Navigating Confusion through Therapy: Illuminating Paths to Clarity
Often, we focus on things like anxiety, depression, relationship issues, and trauma in therapy. We work to change thoughts and behaviors to improve a sense of self-worth and to change our lives for the better. While addressing these issues in therapy, one interesting issue that comes up frequently is confusion. It is the tight, uncomfortable feeling in our stomachs and hearts when a decision is difficult to make, even the smallest of decisions.
While it can seem like something small and insignificant, something to just get through, it really can be a persistent, ongoing annoyance that impacts our daily lives. When something small, like a fly buzzing in our ear, is constantly annoying us, we may learn to ignore it, trying to bat it away, but over time, it can have a significant impact on our lives. When we try to bat away confusion, using whatever unconscious coping mechanisms we have to deal with it, we can make decisions in ways that are less than ideal for our personal growth.

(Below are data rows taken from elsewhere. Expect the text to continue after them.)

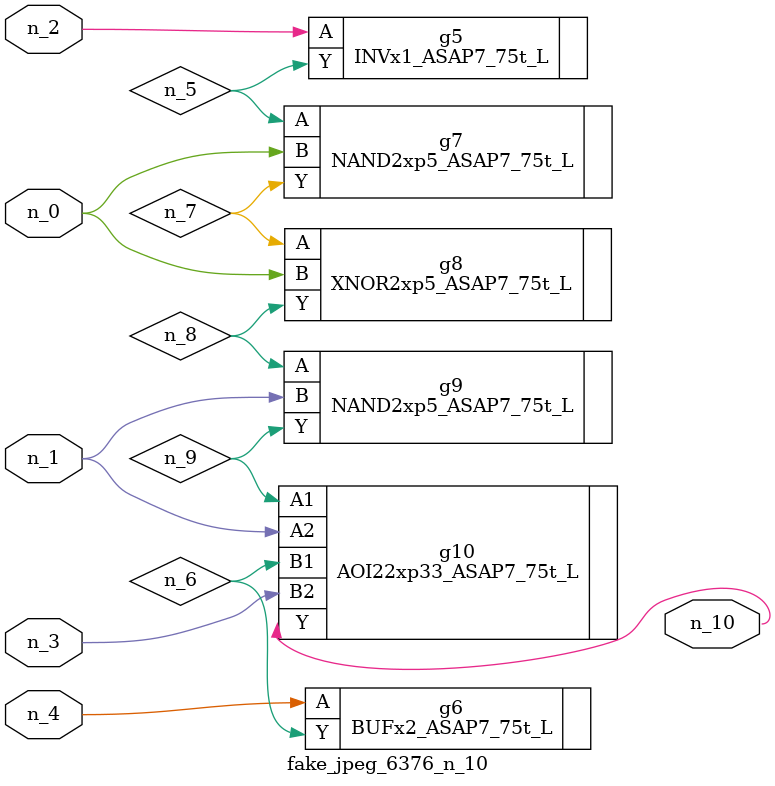
<source format=v>
module fake_jpeg_6376_n_10 (n_3, n_2, n_1, n_0, n_4, n_10);

input n_3;
input n_2;
input n_1;
input n_0;
input n_4;

output n_10;

wire n_8;
wire n_9;
wire n_6;
wire n_5;
wire n_7;

INVx1_ASAP7_75t_L g5 ( 
.A(n_2),
.Y(n_5)
);

BUFx2_ASAP7_75t_L g6 ( 
.A(n_4),
.Y(n_6)
);

NAND2xp5_ASAP7_75t_L g7 ( 
.A(n_5),
.B(n_0),
.Y(n_7)
);

XNOR2xp5_ASAP7_75t_L g8 ( 
.A(n_7),
.B(n_0),
.Y(n_8)
);

NAND2xp5_ASAP7_75t_L g9 ( 
.A(n_8),
.B(n_1),
.Y(n_9)
);

AOI22xp33_ASAP7_75t_L g10 ( 
.A1(n_9),
.A2(n_1),
.B1(n_6),
.B2(n_3),
.Y(n_10)
);


endmodule
</source>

Therapy provides essential tools and support to help individuals navigate confusion and gain clarity in their lives.I’d like to share some thoughts and ideas about confusion from a personal and professional perspective.
Understanding Confusion
Confusion is a bit tricky to define, actually. As with so many words that attempt to describe human experience, it can be a bit different for each individual. A therapist of mine once described confusion as two things seeming true at once. For example, we could experience confusion when we know that we want to buy something and that it may be very convenient and helpful for us, yet we do not have enough money in the bank to pay for it. We may also experience confusion with much bigger decisions. For example, we may want to have children, but we do not want to give up our freedom to watch netflix all night.
Confusion can become a habit even, giving us an out from making conscious decisions. When we are afraid of outcomes, we may want to create a scenario that feels like we didn’t make a decision. For example, when we feel confusion about what we want to eat for dinner, we may ask our friend to decide so we can opt out of knowing what is going on for us. This is a relatively innocuous example and all of us deal with this from time to time. In fact, it is possible to just be unsure about things.
However, a pattern of confusion around life decisions can become a bigger issue. With the example above, we would probably want to avoid allowing someone else to make the decision for us as to whether or not we will have children. As painful as it may be to face the emotions and experiences that impact this desire (or lack thereof), it can create a sense of empowerment to make these decisions in our lives with our eyes wide open, even if they don’t turn out the way we wanted.
While my understanding of confusion is an ongoing exploration, I have discovered that confusion is often rooted in genuine discomfort and trouble identifying and processing emotions that come up surrounding experiences from our past. Confusion can also be related to deeply held beliefs from these experiences, such as “everything goes bad,” “the other shoe always drops,” etc.
It is also important to recognize that confusion can be based in the very real knowing that we cannot control everything. This can broadcast our fears into the future. This can be based on catastrophizing the future (imagining the worst case scenario), but can also be based on very real things in life. It may even be a combination of these. For example, those who have and continue to experience persistent discrimination may know that there is a high likelihood that certain decisions will have negative consequences for them. It is important to develop compassion and understanding around our fears, not to dismiss them.
How Therapy Can Help
In therapy, we have an opportunity to explore confusion. Often it can provide us with insights into the richness of our human experience. A therapist can help hold space for you to be curious about your confusion and let it lead you to know yourself better. A therapist can help you to learn to hold this space for yourself–knowing that the confusion serves a purpose to help you pause, process, and move towards clarity.
In hypnotherapy, we utilize the concept of a wise adult part to help us with issues of confusion. The wise adult part of us is the part that can see truth and all our options, that holds us in love and accountability. By practicing accessing this part of ourselves, we begin to not only understand the emotions and experiences that can be behind our confusion, we also begin to understand the true desire in our hearts for our present and future selves. Our wise adult part can begin to work with us to see a path forward, through all the confusion, untangling it as we go. We learn that confusion may simply be a sign to us to slow down, that there is much to be learned in that moment.
I find that the process of working through confusion takes great courage. It can also be incredibly fulfilling, leading us to know a version of ourselves we may not have known existed before.